▶ [TASK 1]
Using the study summary on collaborative behavior in nursing simulations, list each behavior or focus that the behavioral analysis attributes to high-performing or low-performing teams. Indicate which group each one belongs to.
▶ [TASK 2]
Extend the summary of the single-camera nursing simulation study, picking up after its final sentence.

🤖 AI Summary
This study addresses the challenge of analyzing fine-grained collaborative behaviors in face-to-face hands-on learning without wearable devices, using only a single ceiling-mounted camera. Leveraging nursing simulation videos and seven instructor-defined observable behavior categories, the authors train a YOLO object detection model augmented with spatial context modeling for multimodal behavioral analysis. They demonstrate, for the first time, that co-located learning engagement and team performance can be effectively assessed using solely single-view visual data. The model achieves an mAP@0.5 of 0.827 on the test set. Behavioral analysis reveals that high-performing teams predominantly focus on the primary workspace and patient interaction, whereas low-performing teams exhibit dispersed activity in secondary areas and frequent smartphone use, underscoring the critical role of joint behavior–space analysis in understanding collaboration quality.

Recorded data
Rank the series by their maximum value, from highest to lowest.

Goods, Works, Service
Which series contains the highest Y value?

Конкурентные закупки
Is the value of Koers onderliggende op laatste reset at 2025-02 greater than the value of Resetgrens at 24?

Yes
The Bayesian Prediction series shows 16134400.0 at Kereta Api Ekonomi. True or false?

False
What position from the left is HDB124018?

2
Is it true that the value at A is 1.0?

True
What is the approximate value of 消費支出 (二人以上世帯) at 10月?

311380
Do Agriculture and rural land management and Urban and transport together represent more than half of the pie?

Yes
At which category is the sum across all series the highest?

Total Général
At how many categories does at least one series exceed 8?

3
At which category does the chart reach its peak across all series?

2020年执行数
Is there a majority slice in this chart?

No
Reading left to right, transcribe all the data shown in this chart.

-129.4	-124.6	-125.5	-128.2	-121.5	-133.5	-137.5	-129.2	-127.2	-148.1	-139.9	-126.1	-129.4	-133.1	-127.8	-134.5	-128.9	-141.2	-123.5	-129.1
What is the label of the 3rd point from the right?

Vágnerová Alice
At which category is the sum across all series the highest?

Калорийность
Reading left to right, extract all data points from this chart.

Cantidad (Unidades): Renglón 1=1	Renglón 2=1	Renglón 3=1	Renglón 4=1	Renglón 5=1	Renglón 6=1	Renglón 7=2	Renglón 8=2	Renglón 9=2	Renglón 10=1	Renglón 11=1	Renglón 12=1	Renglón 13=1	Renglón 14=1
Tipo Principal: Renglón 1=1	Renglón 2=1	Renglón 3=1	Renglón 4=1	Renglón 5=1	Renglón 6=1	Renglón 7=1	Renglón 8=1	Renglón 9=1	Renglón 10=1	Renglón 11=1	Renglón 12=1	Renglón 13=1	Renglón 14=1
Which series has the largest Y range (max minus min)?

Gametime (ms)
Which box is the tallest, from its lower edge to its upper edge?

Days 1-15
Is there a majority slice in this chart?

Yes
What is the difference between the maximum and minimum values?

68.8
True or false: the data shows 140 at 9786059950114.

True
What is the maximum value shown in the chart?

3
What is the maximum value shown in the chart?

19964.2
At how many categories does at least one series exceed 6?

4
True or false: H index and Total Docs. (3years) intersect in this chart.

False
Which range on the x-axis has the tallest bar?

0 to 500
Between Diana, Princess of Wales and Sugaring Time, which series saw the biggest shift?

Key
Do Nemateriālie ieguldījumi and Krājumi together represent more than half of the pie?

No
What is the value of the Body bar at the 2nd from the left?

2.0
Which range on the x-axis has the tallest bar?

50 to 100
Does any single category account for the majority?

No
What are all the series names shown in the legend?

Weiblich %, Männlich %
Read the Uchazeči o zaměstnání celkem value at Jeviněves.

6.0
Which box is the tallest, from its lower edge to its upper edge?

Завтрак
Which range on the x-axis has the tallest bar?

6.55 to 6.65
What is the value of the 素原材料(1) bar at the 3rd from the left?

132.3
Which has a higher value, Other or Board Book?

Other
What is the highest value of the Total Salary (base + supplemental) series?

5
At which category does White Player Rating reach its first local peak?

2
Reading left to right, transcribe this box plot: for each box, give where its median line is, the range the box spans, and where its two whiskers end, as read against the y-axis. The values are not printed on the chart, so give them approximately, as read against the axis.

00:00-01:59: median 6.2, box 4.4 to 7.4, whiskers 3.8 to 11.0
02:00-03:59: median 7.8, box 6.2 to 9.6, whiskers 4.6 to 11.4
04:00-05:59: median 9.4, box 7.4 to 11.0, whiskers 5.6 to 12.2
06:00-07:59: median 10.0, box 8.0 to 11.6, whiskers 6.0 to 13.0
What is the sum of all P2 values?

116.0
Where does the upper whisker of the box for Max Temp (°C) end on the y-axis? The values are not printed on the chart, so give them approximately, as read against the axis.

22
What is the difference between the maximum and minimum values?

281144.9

▶ [TASK RESULT 1]
- High-performing teams: focus on the primary workspace
- High-performing teams: focus on patient interaction
- Low-performing teams: dispersed activity in secondary areas
- Low-performing teams: frequent smartphone use

▶ [TASK RESULT 2]
📝 Abstract
This study examined whether a single ceiling-mounted camera could be used to capture fine-grained learning behaviours in co-located practical learning. In undergraduate nursing simulations, teachers first identified seven observable behaviour categories, which were then used to train a YOLO-based detector. Video data were collected from 52 sessions, and analyses focused on Scenario A because it produced greater behavioural variation than Scenario B. Annotation reliability was high (F1=0.933). On the held-out test set, the model achieved a precision of 0.789, a recall of 0.784, and an mAP@0.5 of 0.827. When only behaviour frequencies were compared, no robust differences were found between high- and low-performing groups. However, when behaviour labels were analysed together with spatial context, clear differences emerged in both task and collaboration performance. Higher-performing teams showed more patient interaction in the primary work area, whereas lower-performing teams showed more phone-related activity and more activity in secondary areas. These findings suggest that behavioural data are more informative when interpreted together with where they occur. Overall, the study shows that a single-camera computer vision approach can support the analysis of teamwork and task engagement in face-to-face practical learning without relying on wearable sensors.